▶ **TAAKONDERDEEL**
Identificeer elke regel in de data hieronder die de string "html" bevat en kopieer die regels. Hoofdletters en kleine letters tellen mee.

Datasetfragmenten:
* * * * * * *
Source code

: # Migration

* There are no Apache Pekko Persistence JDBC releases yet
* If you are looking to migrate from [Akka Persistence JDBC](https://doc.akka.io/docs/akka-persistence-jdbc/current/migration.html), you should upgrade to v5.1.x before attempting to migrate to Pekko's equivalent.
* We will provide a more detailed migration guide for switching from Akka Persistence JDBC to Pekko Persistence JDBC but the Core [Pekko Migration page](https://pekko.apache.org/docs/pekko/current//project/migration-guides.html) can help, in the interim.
* * * * * * *
▶ **ANTWOORDVAK**
* If you are looking to migrate from [Akka Persistence JDBC](https://doc.akka.io/docs/akka-persistence-jdbc/current/migration.html), you should upgrade to v5.1.x before attempting to migrate to Pekko's equivalent.
* We will provide a more detailed migration guide for switching from Akka Persistence JDBC to Pekko Persistence JDBC but the Core [Pekko Migration page](https://pekko.apache.org/docs/pekko/current//project/migration-guides.html) can help, in the interim.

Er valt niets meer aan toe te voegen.